The Annual Reports of the Department of Labour and Social Security outline the types of industrial dispute referred for mediation to District Labour Offices. The 1995 Annual Report (which is the most recent) indicates that in 1995 7,105 disputes were reported to District Labour Offices. Of these 7,105 disputes 6,888 were mediated upon by Labour Officers in 1995, as recorded in Appendix B, which also indicates the subject matter of these dispute such as 'Disobedience', 'Misrepresentation of skills', 'Neglect of duties', etc. The overwhelming majority of these disputes were 'individual' in that they did not lead to collective industrial action (the Report states that 10 incidents of industrial action were reported to Labour Officers in 1995, see paragraph 4.1.1).

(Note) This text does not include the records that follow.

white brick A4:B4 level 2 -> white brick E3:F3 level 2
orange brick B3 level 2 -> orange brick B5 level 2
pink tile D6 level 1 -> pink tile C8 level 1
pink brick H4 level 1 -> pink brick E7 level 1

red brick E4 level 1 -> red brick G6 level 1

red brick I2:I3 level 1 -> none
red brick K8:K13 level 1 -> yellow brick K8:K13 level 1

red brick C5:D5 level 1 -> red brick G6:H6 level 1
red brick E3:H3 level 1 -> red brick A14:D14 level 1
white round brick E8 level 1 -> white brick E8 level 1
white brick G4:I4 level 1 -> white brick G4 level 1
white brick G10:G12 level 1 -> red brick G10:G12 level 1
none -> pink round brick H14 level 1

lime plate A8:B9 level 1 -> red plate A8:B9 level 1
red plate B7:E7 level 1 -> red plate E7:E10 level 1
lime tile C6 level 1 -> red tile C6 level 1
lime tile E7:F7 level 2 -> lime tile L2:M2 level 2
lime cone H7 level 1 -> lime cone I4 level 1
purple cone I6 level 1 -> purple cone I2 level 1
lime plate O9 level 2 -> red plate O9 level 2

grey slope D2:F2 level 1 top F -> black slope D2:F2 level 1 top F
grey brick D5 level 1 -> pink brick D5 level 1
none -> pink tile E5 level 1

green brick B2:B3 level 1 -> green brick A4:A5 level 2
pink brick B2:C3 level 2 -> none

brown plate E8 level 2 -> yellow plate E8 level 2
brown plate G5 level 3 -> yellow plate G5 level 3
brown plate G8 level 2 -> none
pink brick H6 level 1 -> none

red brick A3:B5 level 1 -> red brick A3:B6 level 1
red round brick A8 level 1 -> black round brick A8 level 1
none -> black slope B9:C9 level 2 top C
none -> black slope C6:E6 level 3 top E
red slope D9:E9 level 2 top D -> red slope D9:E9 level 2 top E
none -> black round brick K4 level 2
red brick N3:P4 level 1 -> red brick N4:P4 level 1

The 1995 Annual Report also indicates that 81.9% (6,134 cases) of the total number of industrial disputes were settled at the level of the District Labour office, and that only 3.6% (270 cases) were referred to the Commissioner of Labour for a further attempt at mediation (in the remaining 14.5% of cases, either one or both parties did not show up for mediation, or the cases were reported too late in the year for mediation to take place in 1995, see para 4.2 of the 1995 Report).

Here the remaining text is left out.